The copy should run from the line containing "2018-09-30: 355581954.15 -> 164188294.53" through the last line of the entries below, exactly as written, with pictures omitted.
↓
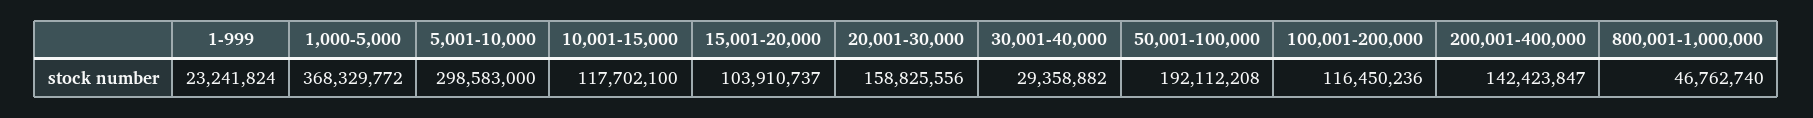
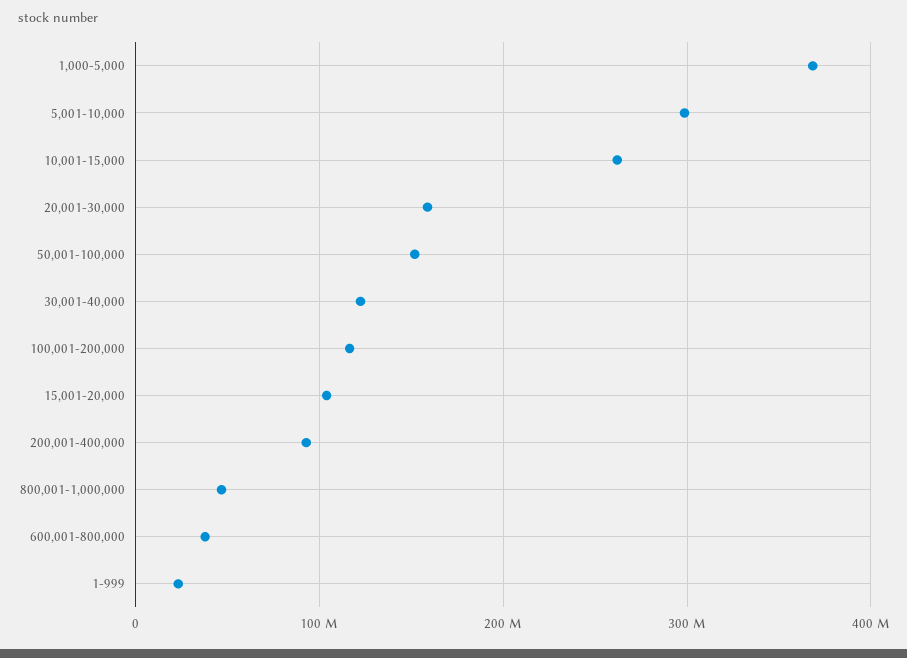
10,001-15,000: 117702100 -> 260000000
30,001-40,000: 29358882 -> 120000000
50,001-100,000: 192112208 -> 150000000
200,001-400,000: 142423847 -> 90000000
600,001-800,000: none -> 40000000

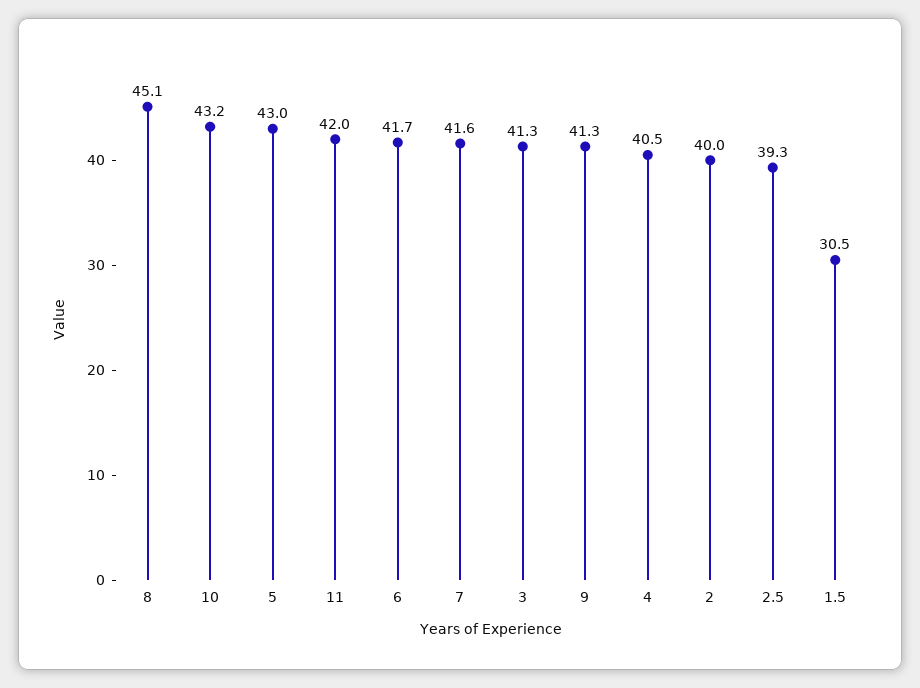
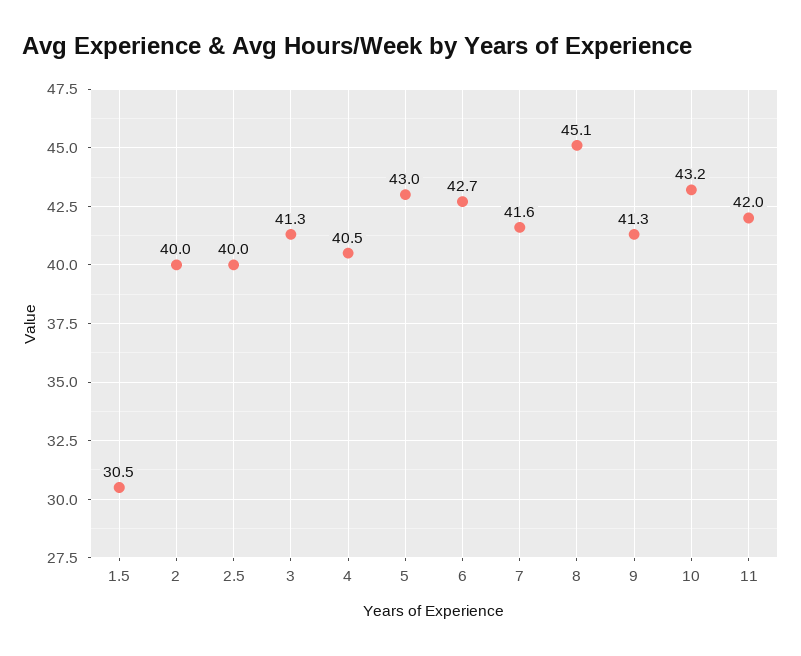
6: 41.7 -> 42.7
2.5: 39.3 -> 40

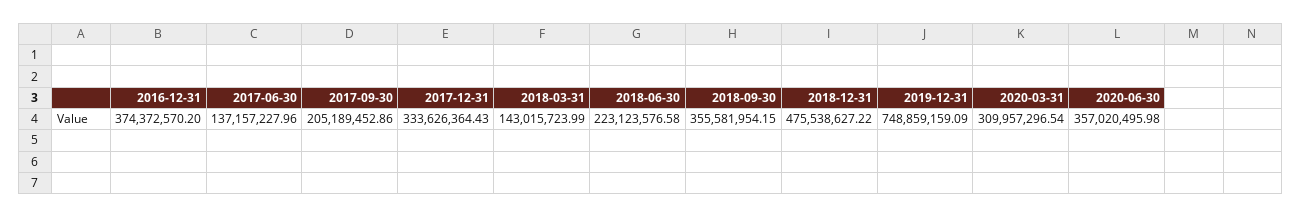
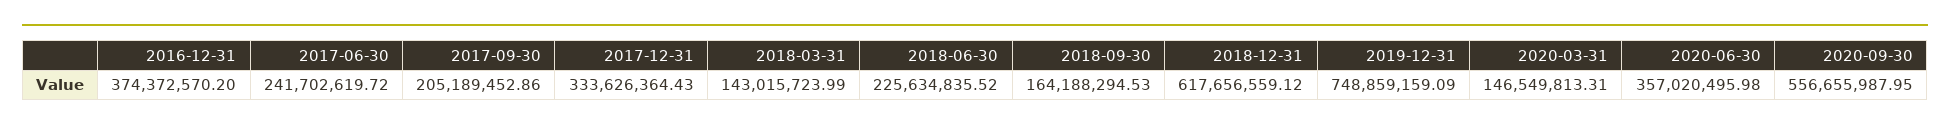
2017-06-30: 137157227.96 -> 241702619.72
2018-06-30: 223123576.58 -> 225634835.52
2018-09-30: 355581954.15 -> 164188294.53
2018-12-31: 475538627.22 -> 617656559.12
2020-03-31: 309957296.54 -> 146549813.31
2020-09-30: none -> 556655987.95

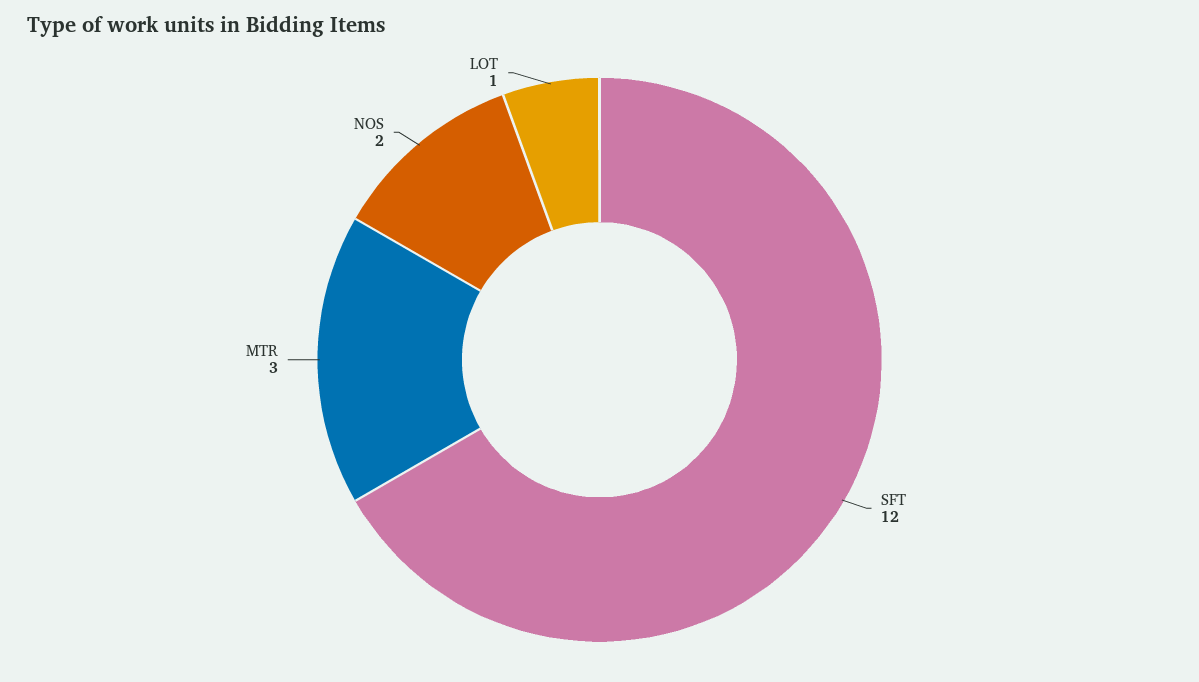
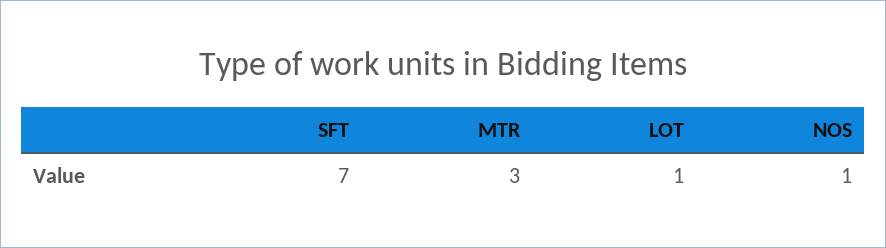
SFT: 12 -> 7
NOS: 2 -> 1

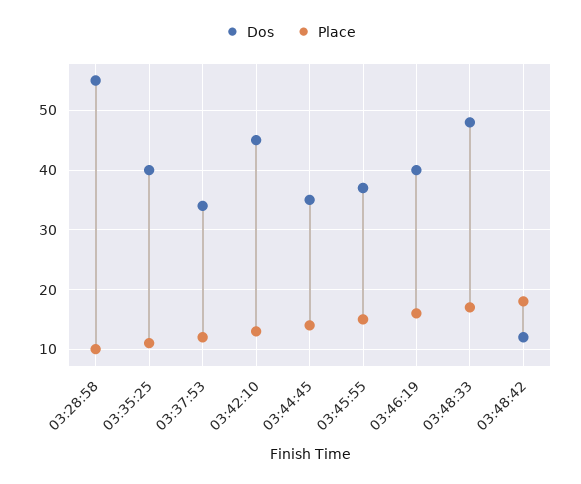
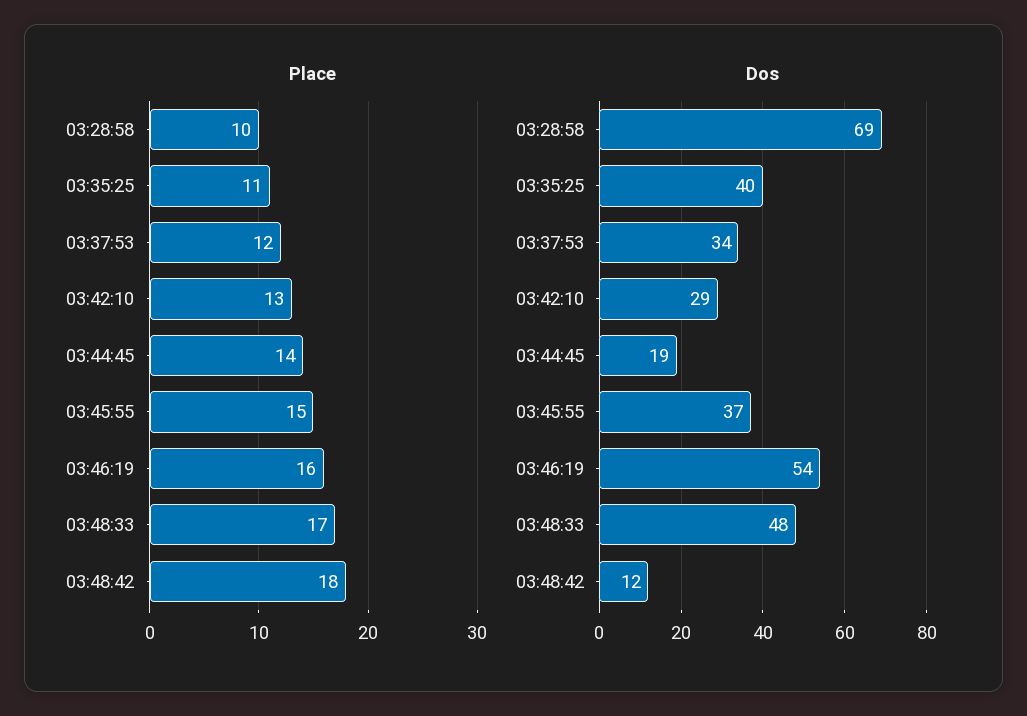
Dos, 03:28:58: 55 -> 69
Dos, 03:42:10: 45 -> 29
Dos, 03:44:45: 35 -> 19
Dos, 03:46:19: 40 -> 54

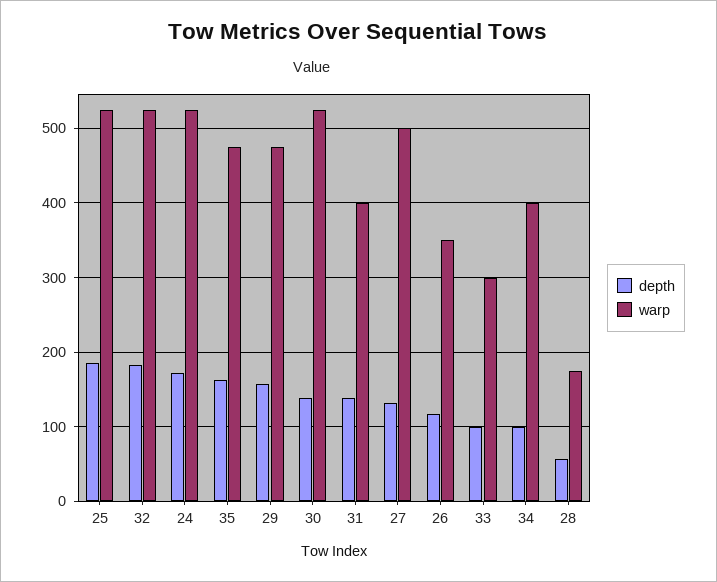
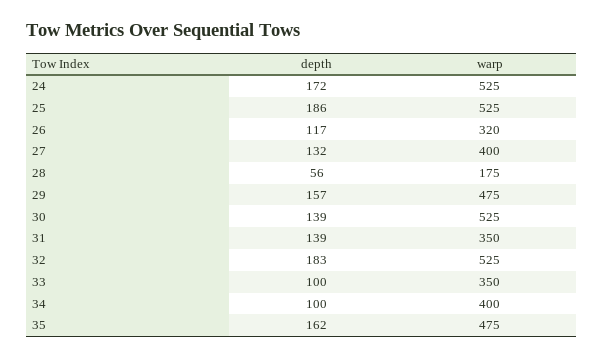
warp, 31: 400 -> 350
warp, 27: 500 -> 400
warp, 26: 350 -> 320
warp, 33: 300 -> 350

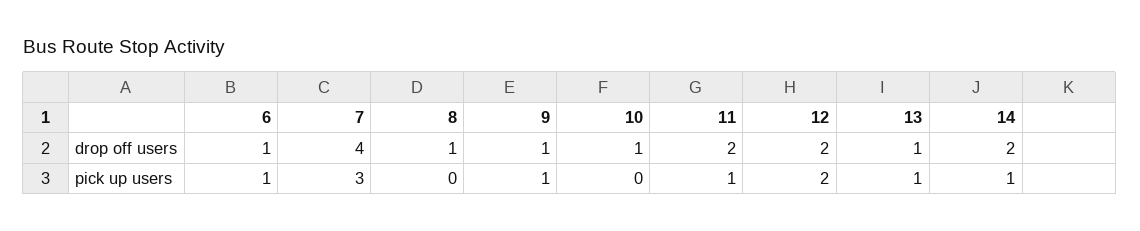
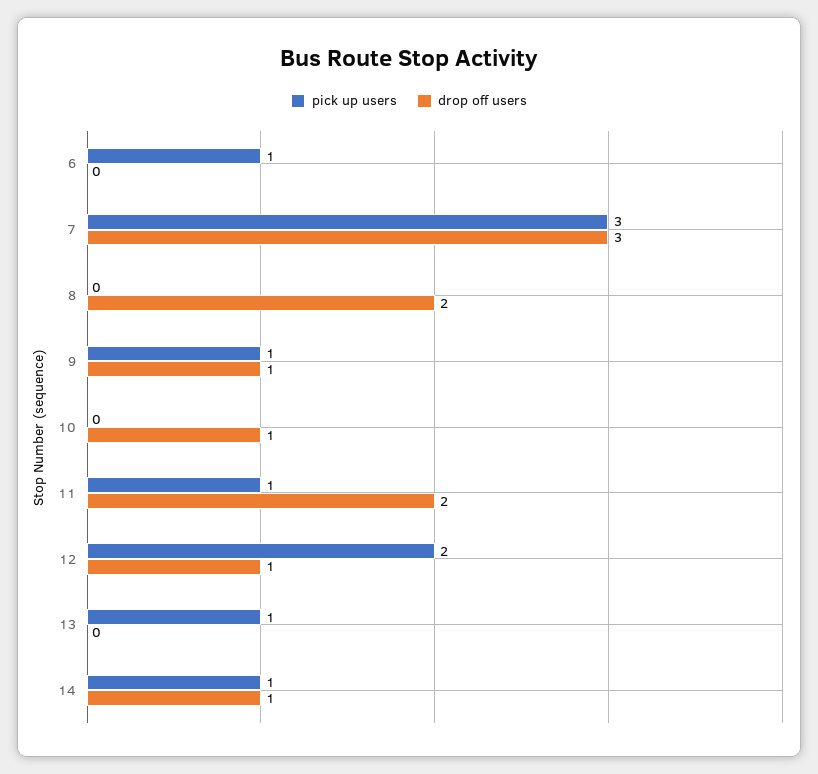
drop off users, 6: 1 -> 0
drop off users, 7: 4 -> 3
drop off users, 8: 1 -> 2
drop off users, 12: 2 -> 1
drop off users, 13: 1 -> 0
drop off users, 14: 2 -> 1

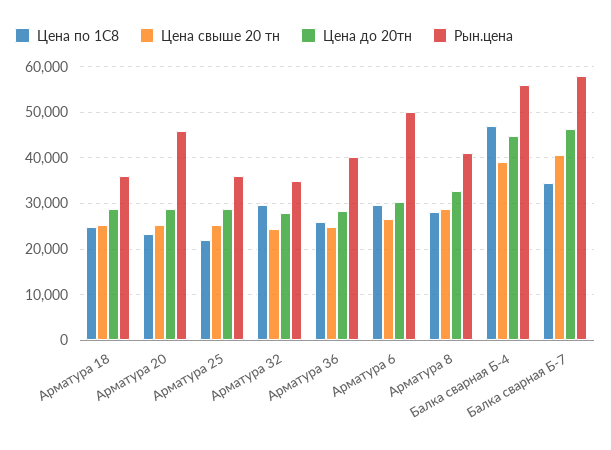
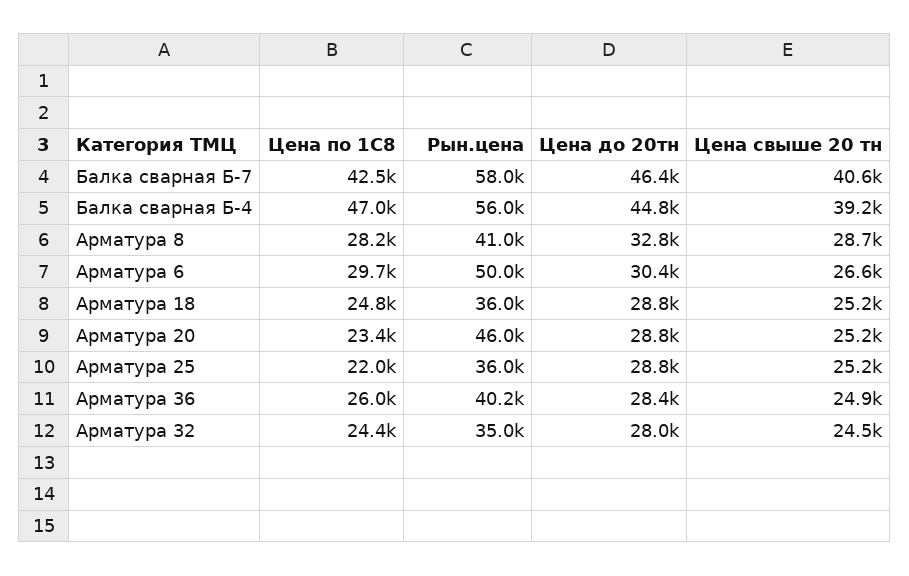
Цена по 1С8, Арматура 32: 30000 -> 24400
Цена по 1С8, Балка сварная Б-7: 34000 -> 42500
↑
§ **SOLUTION FOR THIS EXERCISE**
2018-09-30: 355581954.15 -> 164188294.53
2018-12-31: 475538627.22 -> 617656559.12
2020-03-31: 309957296.54 -> 146549813.31
2020-09-30: none -> 556655987.95

SFT: 12 -> 7
NOS: 2 -> 1

Dos, 03:28:58: 55 -> 69
Dos, 03:42:10: 45 -> 29
Dos, 03:44:45: 35 -> 19
Dos, 03:46:19: 40 -> 54

warp, 31: 400 -> 350
warp, 27: 500 -> 400
warp, 26: 350 -> 320
warp, 33: 300 -> 350

drop off users, 6: 1 -> 0
drop off users, 7: 4 -> 3
drop off users, 8: 1 -> 2
drop off users, 12: 2 -> 1
drop off users, 13: 1 -> 0
drop off users, 14: 2 -> 1

Цена по 1С8, Арматура 32: 30000 -> 24400
Цена по 1С8, Балка сварная Б-7: 34000 -> 42500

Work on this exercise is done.